SDX Energy announced that it successfully flowed gas after drilling at its Sobhi discovery, on the South Disouq exploration permit, in Egypt’s onshore Nile Delta.
From an initial review of the well-test data, SDX said that it is anticipated that when connected, the well will produce at an optimum stabilised rate of 10-12 mmscf/d which is in line with the nearby Ibn Yunus-1X producing well. The Sobhi well is expected to produce mostly dry gas as opposed to gas and condensate.
Mark Reid, CEO of SDX, commented: "We are pleased with these initial well test results which confirms that we have a commercial discovery at the Sobhi well. This discovery increases our South Disouq 2P reserves by approximately 50 per cent given that we sole risked the well.

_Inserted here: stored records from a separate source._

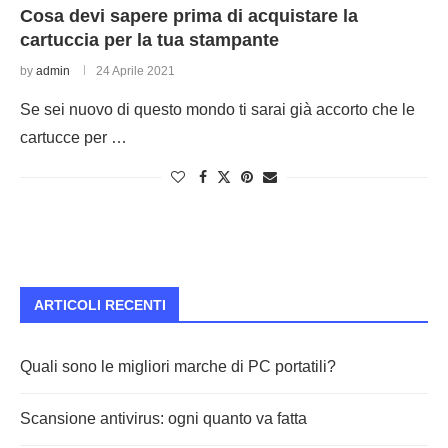
Cosa devi sapere prima di acquistare la
cartuccia per la tua stampante
by
admin
24 Aprile 2021
Se sei nuovo di questo mondo ti sarai già accorto che le
cartucce per …
ARTICOLI RECENTI
Quali sono le migliori marche di PC portatili?
Scansione antivirus: ogni quanto va fatta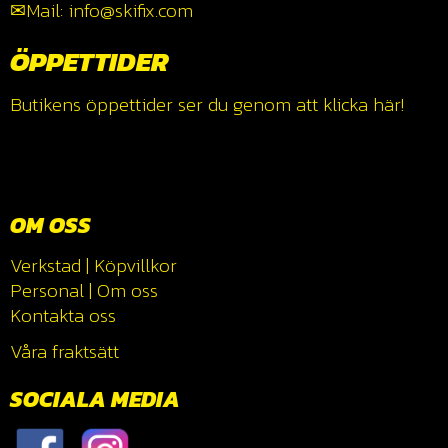
✉Mail: info@skifix.com
ÖPPETTIDER
Butikens öppettider ser du genom att klicka
här!
OM OSS
Verkstad
|
Köpvillkor
Personal
|
Om oss
Kontakta oss
Våra fraktsätt
SOCIALA MEDIA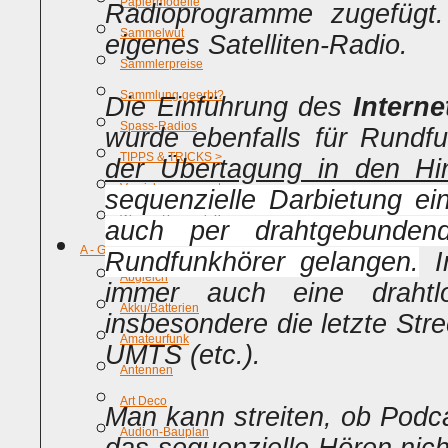
Papiermodelle
Radioprogramme zugefügt.
Sammelwut
eigenes Satelliten-Radio.
Sammlerpreise
Sammlung geerbt?
Die Einführung des
Interne
Spass-Radios
wurde ebenfalls für Rundf
TIPPS & TRICKS >
der Übertagung in den Hin
Versicherungswert
sequenzielle Darbietung e
Warum Sammeln?
auch per drahtgebunde
A - G
Rundfunkhörer gelangen.
In
Abgleich
immer auch eine drahtlo
Akku/Batterien
insbesondere die letzte St
Amateurfunk
UMTS (etc.).
Antennen
Art Deco
Man kann streiten, ob Podc
Audion-Bauplan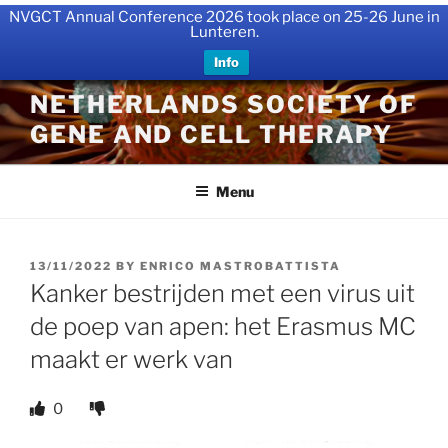
NVGCT Annual Conference 2026 took place on 25-26 June in
Lunteren.
Info
Skip
NETHERLANDS SOCIETY OF
to
GENE AND CELL THERAPY
content
Menu
POSTED
13/11/2022
BY
ENRICO MASTROBATTISTA
ON
Kanker bestrijden met een virus uit
de poep van apen: het Erasmus MC
maakt er werk van
0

Furthermore, Sobhi has the potential to extend the current South Disouq plateau production of 50 mmscfe/d through to 2023/24 with a low-cost tie into our existing gas processing plant. To have a commercial gas discovery of this scale at South Disouq is especially pleasing in the current environment as our low cost, fixed price gas development will continue to be highly cash generative for longer."
SDX stated that the Sobhi well will be subject to a longer rig-less test in the coming weeks which will provide more data to help determine the recoverable volume in the discovery, which at present management estimates to be 24 bcf of recoverable resource.
SDX said that it expects that the Sobhi well will be tied in during 2021 via a 5.8-kilometre tie-in to the Ibn Yunus-1X location where an existing flow-line connects to the South Disouq Central Processing Facility. On a gross basis, the tie-in cost is estimated at US$3.5 million.